[Text-based hardware design files]
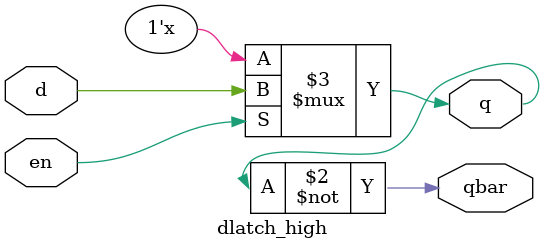
<source format=v>
module dlatch_high(
  input d,en, 
  output reg q, 
  output wire qbar);

  always@(*) begin 
    if(en)
      q<=d;
  end
  assign qbar =~q;
endmodule
   


</source>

What is required:
Leave the pictures out and write out every entry exactly as given.

Solution for this problem:
<source format=v>
module dlatch_high(
  input d,en, 
  output reg q, 
  output wire qbar);

  always@(*) begin 
    if(en)
      q<=d;
  end
  assign qbar =~q;
endmodule
   


</source>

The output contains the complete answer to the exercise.